Courtney Reed, who plays Jasmine in the Broadway stage production, delivers her solo song in this video below from YouTube user Benjamin Rauhala.
“On My Way” (Brother Bear)
Phil Collins may not have earned another Oscar after “You’ll Be in My Heart” for Tarzan, but he sure tried with his assortment of comforting tunes for Brother Bear. This overlooked piece, which was featured in the middle of the film, is fairly straightforward in its title. It centers on the paths that individuals (or animals, in the case of the film) take while embarking on exciting journeys and reflecting on those experiences. The catchy country melody is just what you would want to listen to on a road trip.
The video below shows Collins and crew performing the song.
“Song of Mor’du” (Brave)
Billy Connolly and company deliver a winning, Celtic-inspired romp in Disney-Pixar’s Brave. It’s all about killing a vicious bear that has haunted the inhabitants of the Scottish Highlands. Sounds like a flavorful Disney ditty, huh? The ultra-violent nature of the song’s lyrics is lightened by the playfulness of the performers, whose lavish lyrics and humor unite in an unexpected musical sequence. After repeat listens, this one will get stuck in your head, and you may not feel frustrated if that’s the case due to its macabre charm.

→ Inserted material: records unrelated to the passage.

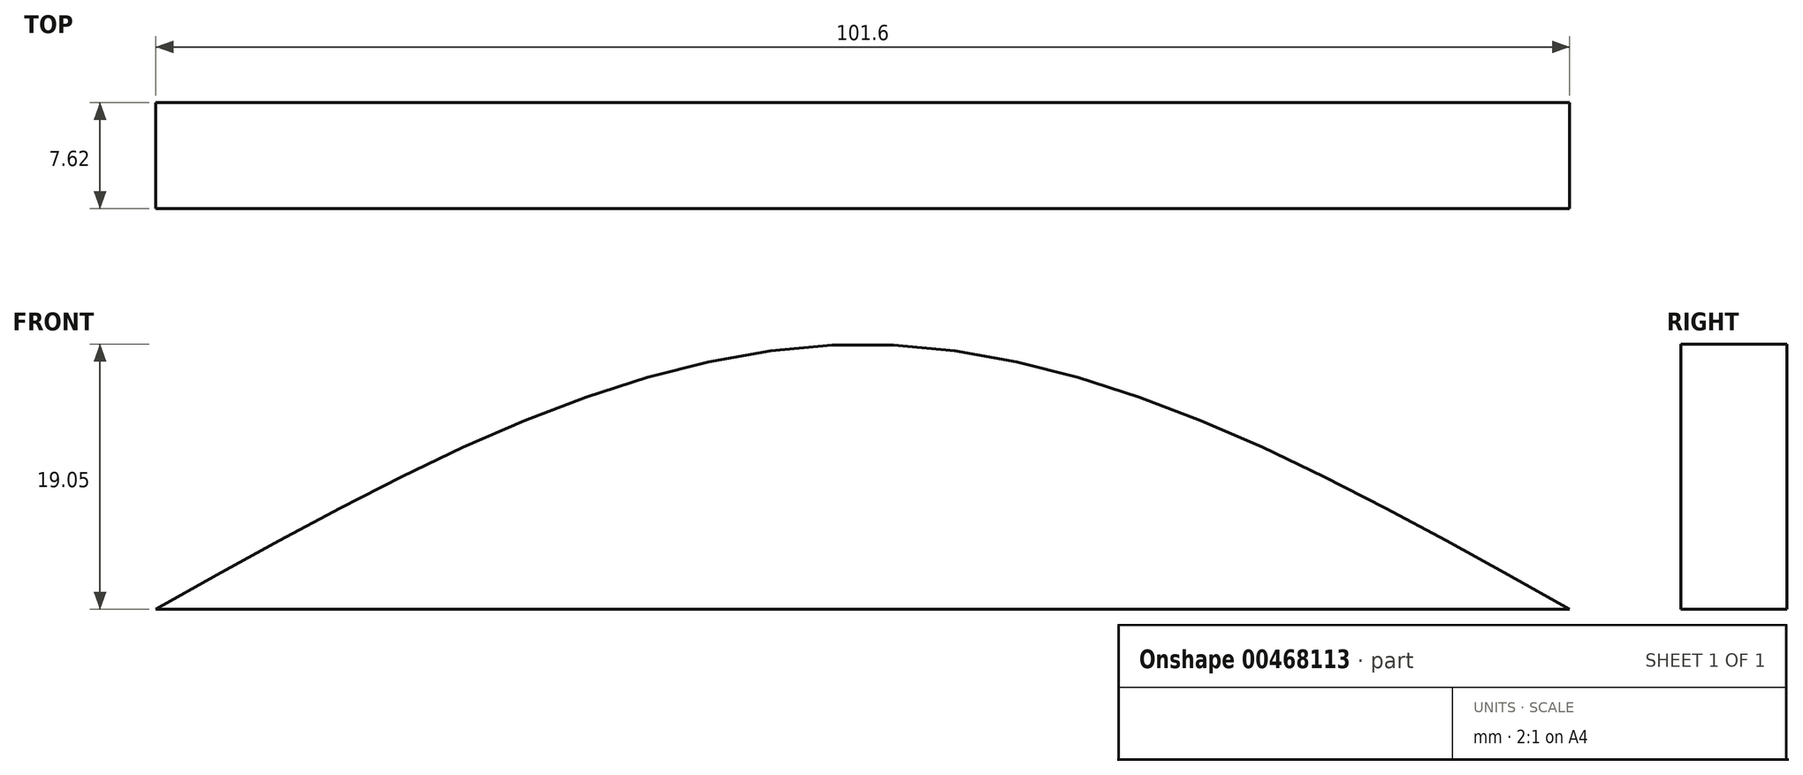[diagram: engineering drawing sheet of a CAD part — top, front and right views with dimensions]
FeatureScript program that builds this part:
annotation { "Feature Type Name" : "Feature", "Feature Type Description" : "" }
export const myFeature = defineFeature(function(context is Context, id is Id, definition is map)
    precondition{}
    {
        {
            var Q0;
            Q0=qCreatedBy(makeId("Front.planeOp"),FACE);
            var sketch = newSketch(context, id + "F0", { "sketchPlane" : qUnion([Q0])});
            skLineSegment(sketch, "E0", {"start": v(-50.8, 0) * mm, "end": v(50.8, 0) * mm});
            skLineSegment(sketch, "E1", {"start": v(0, 0) * mm, "end": v(0, 19.05) * mm, "construction": true});
            skFitSpline(sketch, "E2", {"points": [v(-50.8, 0) * mm, v(0, 19.05) * mm, v(50.8, 0) * mm], "startDerivative": vector(101.6, 57.15) * mm, "endDerivative": vector(101.6, -57.15) * mm});
            skSolve(sketch);
        }
        {
            var Q0;
            Q0=makeQuery(id+"F0.imprint","IMPRINT",FACE,{"disambiguationData":[TD([[makeQuery(id+"F0.imprint","IMPRINT",EDGE,{"derivedFrom":sQuery(id+"F0.wireOp",EDGE,"E0")}),1.0]])]});
            extrude(context, id + "F1", {"entities" : qUnion([Q0]), "endBound" : BoundingType.SYMMETRIC, "depth" : 7.62 * mm, "offsetDistance" : 25.4 * mm});
        }
    });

“Nothing Can Stop Me Now” (Planes)
Rocking it all the way, the exhilarating “Nothing Can Stop Me Now” pulls you in from the moment you hear the electric guitar. Perhaps one of my favorite portions from Planes is this number, which underscores Dusty Crophopper’s driven personality. A perfect workout song or, at the very least, a motivational piece to get you ready for the day ahead, “Nothing Can Stop Me Now” is just what you need when searching for a boost.

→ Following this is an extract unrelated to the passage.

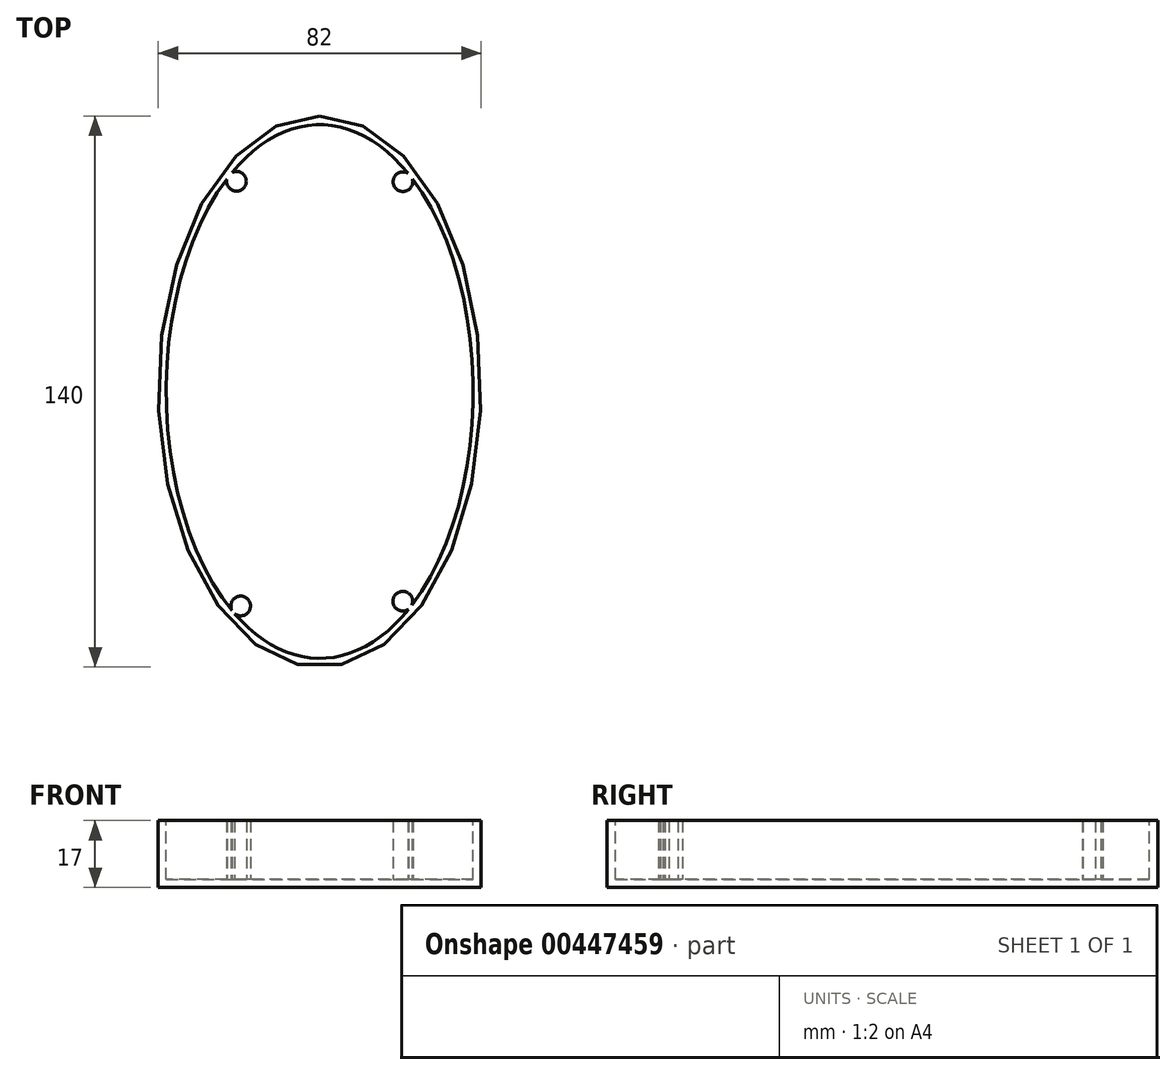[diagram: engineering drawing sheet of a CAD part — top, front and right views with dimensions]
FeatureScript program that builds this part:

“The Frigate That Flies” (The Pirate Fairy)
DisneyToon Studios hits it out of the park once again with music, surprisingly enough. For The Pirate Fairy, an entry in the Tinker Bell films, Disney enlisted the vocal prowess of none other than Tom Hiddleston to play a young Captain Hook. Good choice, Mouse House, for he also sings, as heard in the soaring, swashbuckling ship song. Much in the vein of “Song of Mor’du,” “The Frigate That Flies” screams your higher-than-average Disney “bro song” with all male singers. Think “I’ll Make a Man Out of You” from Mulan. “Frigate” has an inspirational tone that also serves as a wonderful pick-me-up.

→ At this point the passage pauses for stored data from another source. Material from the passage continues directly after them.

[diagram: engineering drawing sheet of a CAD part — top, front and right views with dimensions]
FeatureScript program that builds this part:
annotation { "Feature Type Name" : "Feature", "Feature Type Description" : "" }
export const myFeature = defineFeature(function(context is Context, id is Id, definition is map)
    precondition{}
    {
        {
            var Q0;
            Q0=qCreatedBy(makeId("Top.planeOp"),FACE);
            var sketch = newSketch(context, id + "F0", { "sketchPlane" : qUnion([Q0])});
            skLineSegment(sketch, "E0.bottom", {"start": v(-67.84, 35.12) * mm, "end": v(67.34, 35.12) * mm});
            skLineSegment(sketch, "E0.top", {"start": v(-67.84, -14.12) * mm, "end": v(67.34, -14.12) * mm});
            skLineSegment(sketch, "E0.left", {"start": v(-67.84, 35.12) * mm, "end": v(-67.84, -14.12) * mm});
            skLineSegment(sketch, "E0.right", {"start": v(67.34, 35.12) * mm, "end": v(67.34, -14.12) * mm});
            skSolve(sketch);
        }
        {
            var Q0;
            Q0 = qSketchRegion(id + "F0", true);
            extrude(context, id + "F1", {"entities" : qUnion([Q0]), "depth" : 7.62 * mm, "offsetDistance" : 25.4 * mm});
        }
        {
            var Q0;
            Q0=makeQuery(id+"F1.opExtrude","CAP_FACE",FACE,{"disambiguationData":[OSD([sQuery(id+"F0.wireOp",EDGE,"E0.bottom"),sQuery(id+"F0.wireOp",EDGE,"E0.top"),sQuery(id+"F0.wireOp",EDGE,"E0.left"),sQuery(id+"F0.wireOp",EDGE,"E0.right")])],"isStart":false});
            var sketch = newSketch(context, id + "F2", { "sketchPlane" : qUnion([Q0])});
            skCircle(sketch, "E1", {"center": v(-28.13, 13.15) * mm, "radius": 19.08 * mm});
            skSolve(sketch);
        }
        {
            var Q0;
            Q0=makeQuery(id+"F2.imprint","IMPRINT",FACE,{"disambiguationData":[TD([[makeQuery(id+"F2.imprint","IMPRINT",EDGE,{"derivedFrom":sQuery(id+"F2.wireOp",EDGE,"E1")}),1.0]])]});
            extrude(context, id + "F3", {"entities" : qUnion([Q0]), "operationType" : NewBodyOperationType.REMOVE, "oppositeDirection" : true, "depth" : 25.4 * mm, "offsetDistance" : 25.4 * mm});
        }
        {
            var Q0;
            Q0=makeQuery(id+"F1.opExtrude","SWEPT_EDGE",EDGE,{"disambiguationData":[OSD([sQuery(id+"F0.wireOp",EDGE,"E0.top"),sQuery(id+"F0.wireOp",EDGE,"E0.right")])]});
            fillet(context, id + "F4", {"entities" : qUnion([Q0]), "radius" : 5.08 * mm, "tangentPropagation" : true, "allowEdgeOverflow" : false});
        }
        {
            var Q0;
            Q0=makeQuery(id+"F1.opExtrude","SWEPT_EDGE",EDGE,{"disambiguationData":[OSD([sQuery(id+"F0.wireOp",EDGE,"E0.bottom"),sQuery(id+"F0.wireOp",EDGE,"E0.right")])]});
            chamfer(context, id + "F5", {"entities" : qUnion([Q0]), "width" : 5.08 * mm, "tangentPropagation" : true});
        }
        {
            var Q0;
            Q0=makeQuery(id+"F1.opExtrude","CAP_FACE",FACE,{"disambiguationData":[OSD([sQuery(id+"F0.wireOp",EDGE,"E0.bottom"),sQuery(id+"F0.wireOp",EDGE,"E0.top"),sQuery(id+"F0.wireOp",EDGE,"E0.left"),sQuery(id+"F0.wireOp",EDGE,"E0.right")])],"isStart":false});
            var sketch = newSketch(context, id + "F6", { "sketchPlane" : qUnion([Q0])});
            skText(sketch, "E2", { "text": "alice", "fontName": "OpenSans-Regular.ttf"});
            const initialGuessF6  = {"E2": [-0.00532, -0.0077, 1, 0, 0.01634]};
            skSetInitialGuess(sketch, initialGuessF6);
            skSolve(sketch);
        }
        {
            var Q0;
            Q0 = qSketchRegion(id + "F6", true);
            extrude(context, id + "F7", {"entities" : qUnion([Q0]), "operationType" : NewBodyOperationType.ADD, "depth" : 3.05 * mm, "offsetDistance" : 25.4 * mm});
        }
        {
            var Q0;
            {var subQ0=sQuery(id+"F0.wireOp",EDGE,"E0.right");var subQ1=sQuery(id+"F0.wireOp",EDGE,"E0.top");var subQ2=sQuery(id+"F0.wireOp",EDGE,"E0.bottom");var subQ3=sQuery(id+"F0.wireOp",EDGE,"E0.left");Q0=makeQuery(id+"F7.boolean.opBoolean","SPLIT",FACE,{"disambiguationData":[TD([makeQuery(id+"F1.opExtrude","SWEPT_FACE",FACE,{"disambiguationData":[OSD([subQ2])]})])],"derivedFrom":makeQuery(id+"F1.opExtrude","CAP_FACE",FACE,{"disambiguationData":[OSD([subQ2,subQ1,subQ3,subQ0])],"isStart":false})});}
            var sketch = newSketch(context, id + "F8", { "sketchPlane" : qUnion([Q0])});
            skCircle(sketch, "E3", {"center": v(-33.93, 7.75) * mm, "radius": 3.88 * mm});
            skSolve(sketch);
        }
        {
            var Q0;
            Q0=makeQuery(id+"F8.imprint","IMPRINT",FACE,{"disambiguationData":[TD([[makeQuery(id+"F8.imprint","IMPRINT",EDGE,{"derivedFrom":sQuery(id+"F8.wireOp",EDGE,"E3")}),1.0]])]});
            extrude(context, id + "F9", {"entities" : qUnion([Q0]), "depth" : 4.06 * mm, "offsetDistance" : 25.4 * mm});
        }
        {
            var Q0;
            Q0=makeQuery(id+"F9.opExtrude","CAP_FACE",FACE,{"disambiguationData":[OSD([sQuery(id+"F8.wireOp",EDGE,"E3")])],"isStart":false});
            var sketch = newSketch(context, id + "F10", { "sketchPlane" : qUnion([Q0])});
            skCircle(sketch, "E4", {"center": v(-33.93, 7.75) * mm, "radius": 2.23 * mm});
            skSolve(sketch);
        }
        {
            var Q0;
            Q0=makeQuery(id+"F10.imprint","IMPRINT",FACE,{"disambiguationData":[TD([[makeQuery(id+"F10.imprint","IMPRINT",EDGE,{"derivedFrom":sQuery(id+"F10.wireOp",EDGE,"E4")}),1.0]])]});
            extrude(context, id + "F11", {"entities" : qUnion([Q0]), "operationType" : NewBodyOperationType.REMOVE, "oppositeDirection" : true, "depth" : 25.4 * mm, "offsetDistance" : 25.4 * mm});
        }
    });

The behind-the-scenes video from the Walt Disney Studios Australia YouTube channel below features some of the song.
“Made of Stone” (The Hunchback of Notre Dame, stage musical)
Quasimodo returns! I first wrote about this epic piece when reviewing the soundtrack last year. Michael Arden perfectly portrayed Quasimodo in the American stage production of Hunchback that played during a limited time a couple of years ago. Of course, “Out There” is the troubled protagonist’s primary number, but “Made of Stone” scores right up there. The showcase of a song was first featured in the 1999 Germany iteration of the show, yet most American audiences did not know about it until more recently. We feel Quasimodo’s soul and suffering through the heartbreaking lyrics, heightened even further by Arden’s rendition. It’s a must-listen song that should not be overlooked by Disney fans and Broadway music lovers alike.